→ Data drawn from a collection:
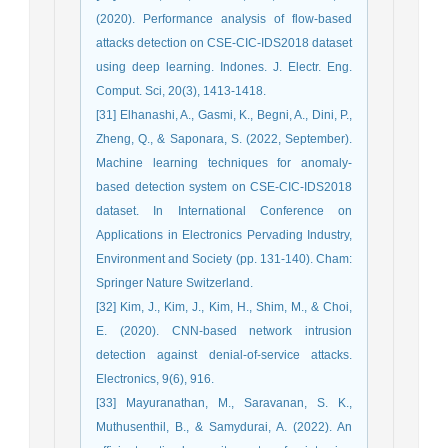
(2020). Performance analysis of flow-based
attacks detection on CSE-CIC-IDS2018 dataset
using deep learning. Indones. J. Electr. Eng.
Comput. Sci, 20(3), 1413-1418.
[31] Elhanashi, A., Gasmi, K., Begni, A., Dini, P.,
Zheng, Q., & Saponara, S. (2022, September).
Machine learning techniques for anomaly-
based detection system on CSE-CIC-IDS2018
dataset. In International Conference on
Applications in Electronics Pervading Industry,
Environment and Society (pp. 131-140). Cham:
Springer Nature Switzerland.
[32] Kim, J., Kim, J., Kim, H., Shim, M., & Choi,
E. (2020). CNN-based network intrusion
detection against denial-of-service attacks.
Electronics, 9(6), 916.
[33] Mayuranathan, M., Saravanan, S. K.,
Muthusenthil, B., & Samydurai, A. (2022). An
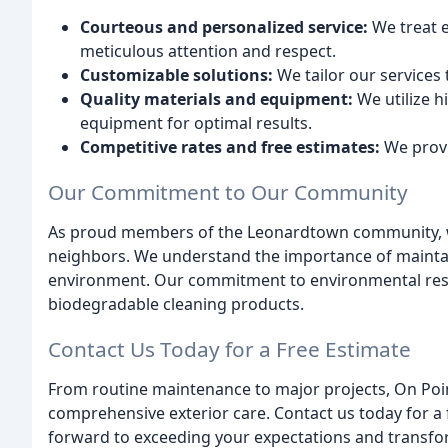
Courteous and personalized service:
We treat e
meticulous attention and respect.
Customizable solutions:
We tailor our services
Quality materials and equipment:
We utilize h
equipment for optimal results.
Competitive rates and free estimates:
We provi
Our Commitment to Our Community
As proud members of the Leonardtown community, we 
neighbors. We understand the importance of maintai
environment. Our commitment to environmental respon
biodegradable cleaning products.
Contact Us Today for a Free Estimate
From routine maintenance to major projects, On Point
comprehensive exterior care. Contact us today for a
forward to exceeding your expectations and transfo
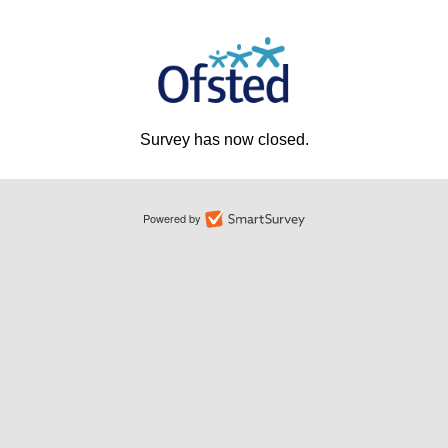
Survey has now closed.
Powered by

→ Activity:
Count the rows above that contain the string "learning", treating uppercase and lowercase letters as different. Give only the number.

→ Solution for this problem:
2